3. L’incapacité de la finance à trouver son chemin toute seule
Les théories basées sur l’idée qu’une finance libre, informée et sans contraintes affecterait magiquement les ressources disponibles au mieux des nécessités est morte et enterrée. C’est évidemment la question de l’information qui est au centre du fléchissement de la doctrine. On est plus dans la psychologie comportementale de foldingues gloutons et moutonniers que dans l’analyse rationnelle de faits bien analysés par des agents bien informés. Lorsque l’horizon utile de la finance descend en dessous de 8 minutes, on peut douter que la croissance durable et équilibrée à long terme soit au menu.
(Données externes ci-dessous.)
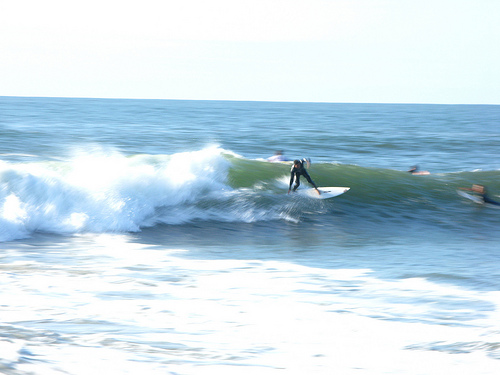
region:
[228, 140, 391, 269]
a surfer riding a wave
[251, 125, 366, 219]
surfer wearing a black wetsuit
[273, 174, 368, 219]
a white surboard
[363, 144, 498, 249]
other surfers in the background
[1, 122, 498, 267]
a wave break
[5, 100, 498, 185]
the calm ocean behind the wave break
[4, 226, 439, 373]
sea foam from a previous wave in the foreground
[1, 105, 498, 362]
one surfer rides a wave with three other surfers in the picture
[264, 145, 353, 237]
a surfer bending down while riding a wave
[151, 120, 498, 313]
the ocean water looks green in the wave and blue elsewhere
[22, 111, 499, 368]
a sunny day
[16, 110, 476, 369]
the ocean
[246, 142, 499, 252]
people in the water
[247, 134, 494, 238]
surfers in the ocean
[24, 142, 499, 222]
a wave on the water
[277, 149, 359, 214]
the surfer is wearing a wetsuit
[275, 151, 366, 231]
the person on the surfboard is wearing black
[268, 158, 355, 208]
the surfboard is white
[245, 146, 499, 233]
four people are in the water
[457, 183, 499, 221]
a person paddles towards the wave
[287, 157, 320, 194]
a surfer on wave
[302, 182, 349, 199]
man's leg on surfboard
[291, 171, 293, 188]
arm holding the surfboard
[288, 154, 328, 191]
man wearing wetsuit in water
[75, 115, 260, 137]
back portion of the water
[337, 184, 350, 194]
the tip of the surfboard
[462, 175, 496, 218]
an object in the water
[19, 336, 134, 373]
portion of water in front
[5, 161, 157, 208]
portion of foamy wave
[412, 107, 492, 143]
portion of calmer waters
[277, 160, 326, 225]
Surfer in the middle of a wave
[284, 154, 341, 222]
Surfer standing on top of surf board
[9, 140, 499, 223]
Wave for surfing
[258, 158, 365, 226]
Surfer wearing a body suit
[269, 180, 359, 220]
White surfboard with person standing on top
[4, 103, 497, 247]
Wave in the middle of the ocean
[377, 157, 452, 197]
Person trying to surf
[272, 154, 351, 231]
Person leaning on a surfboard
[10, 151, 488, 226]
Person going across a wave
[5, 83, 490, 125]
Horizon line of the ocean and sky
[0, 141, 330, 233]
the wave is cresting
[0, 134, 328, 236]
white mist on top of a wave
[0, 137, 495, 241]
a wave in the ocean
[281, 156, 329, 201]
a surfer in a black wetsuit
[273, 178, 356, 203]
a white surfboard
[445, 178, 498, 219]
a person swimming in the wave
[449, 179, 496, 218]
a person laying flat on a surfboard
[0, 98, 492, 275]
blue water all around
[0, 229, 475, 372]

Et que reste-t-il de la prétention de certains à noter la qualité du papier financier échangé ?
4. Le caractère trop spéculatif et « courtermiste » des comportements
Hedge funds mobilisant des sommes colossales suffisantes pour peser sur les marchés et manipuler les cours, et utilisant des techniques comme la vente à découvert pour provoquer des mouvements auto réalisateurs ; importance excessive des salles des marchés ; pression excessive des fonds de pension pour une rentabilité immédiate, la durée moyenne d’un placement n’excédant pas un an ; recherche d’un gain fiscalement avantageux sur des plus values de stocks options par des dirigeants de grandes entreprises qui ne regardent plus au-delà du prochain jackpot ; abus de chirurgie financière dépeçant des entreprises ou les portant à court terme à des fins de plus values immédiates après restructuration brutale. Recherche de la plus value de préférence au chiffre d’affaire et orientation « haut de bilan », voire hors bilan et non plus « compte d’exploitation ».
5. La nécessité d’une plus grande « stabilité financière »
Il ne manque pas une voix pour chanter les vertus de la stabilité financière « indispensable ». Du G.20 aux discours des banquiers centraux en passant par tout ce que les classes politiques comptent d’importants, partout le maître mot est « stabilité ».
Il va sans dire tous ces constats vont ensemble. Si la finance n’était pas devenue quasi exclusivement spéculative, si elle était rationnelle et bien informée, si la course à la taille n’avait pas conduit aux pires dérives, si l’instabilité n’avait nourri des stratégies ultra dangereuses mais aussi ultra lucratives, il ne serait pas nécessaire de nationaliser les banques pour restructurer le secteur.
L’ennui c’est que ce constat devenu banal ne débouche sur aucune réelle décision. Les bonnes idées font leur chemin, mais elles cheminent dans une impasse. Aucune décision n’est prise parce qu’en fait tout le monde est paralysé par la dictature de l’existant, l’inertie des habitudes, les réseaux d’intérêt et l’incapacité de se projeter dans l’avenir avec un minimum d’idée sensée. L’obligation de décisions identiques à l’échelon international ne conduit pas à fluidifier les choses.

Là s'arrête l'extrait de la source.